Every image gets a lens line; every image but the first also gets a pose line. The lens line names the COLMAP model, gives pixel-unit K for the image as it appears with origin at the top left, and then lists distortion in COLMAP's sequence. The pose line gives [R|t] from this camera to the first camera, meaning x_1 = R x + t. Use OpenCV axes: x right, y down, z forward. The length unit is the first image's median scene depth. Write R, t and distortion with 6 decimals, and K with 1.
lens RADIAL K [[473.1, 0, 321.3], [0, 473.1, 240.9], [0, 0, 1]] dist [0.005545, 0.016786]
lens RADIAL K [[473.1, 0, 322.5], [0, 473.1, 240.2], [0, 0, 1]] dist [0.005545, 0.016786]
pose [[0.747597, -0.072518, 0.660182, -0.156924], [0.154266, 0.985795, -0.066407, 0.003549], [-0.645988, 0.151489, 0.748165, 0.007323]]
|---|
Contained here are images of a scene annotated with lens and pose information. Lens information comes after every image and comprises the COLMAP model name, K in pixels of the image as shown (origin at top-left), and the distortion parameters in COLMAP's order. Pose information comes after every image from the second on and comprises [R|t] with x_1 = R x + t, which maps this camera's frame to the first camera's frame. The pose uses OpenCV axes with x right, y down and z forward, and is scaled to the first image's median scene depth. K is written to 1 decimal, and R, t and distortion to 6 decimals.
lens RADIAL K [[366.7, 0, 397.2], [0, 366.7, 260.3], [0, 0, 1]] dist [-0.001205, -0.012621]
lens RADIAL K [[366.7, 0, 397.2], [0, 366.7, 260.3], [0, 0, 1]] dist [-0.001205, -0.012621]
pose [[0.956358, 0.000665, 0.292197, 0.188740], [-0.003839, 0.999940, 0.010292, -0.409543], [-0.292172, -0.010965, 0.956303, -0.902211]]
|---|
§ PROMPT
Reproduce everything from the line containing "Every image gets" down to the line containing "0.151489, 0.748165, 0.007323]]", substituting "extrinsics line" for "pose line" and leaving the rest unchanged.

§ ANSWER FOR THE TASK
Every image gets a lens line; every image but the first also gets a extrinsics line. The lens line names the COLMAP model, gives pixel-unit K for the image as it appears with origin at the top left, and then lists distortion in COLMAP's sequence. The extrinsics line gives [R|t] from this camera to the first camera, meaning x_1 = R x + t. Use OpenCV axes: x right, y down, z forward. The length unit is the first image's median scene depth. Write R, t and distortion with 6 decimals, and K with 1.
lens RADIAL K [[473.1, 0, 321.3], [0, 473.1, 240.9], [0, 0, 1]] dist [0.005545, 0.016786]
lens RADIAL K [[473.1, 0, 322.5], [0, 473.1, 240.2], [0, 0, 1]] dist [0.005545, 0.016786]
pose [[0.747597, -0.072518, 0.660182, -0.156924], [0.154266, 0.985795, -0.066407, 0.003549], [-0.645988, 0.151489, 0.748165, 0.007323]]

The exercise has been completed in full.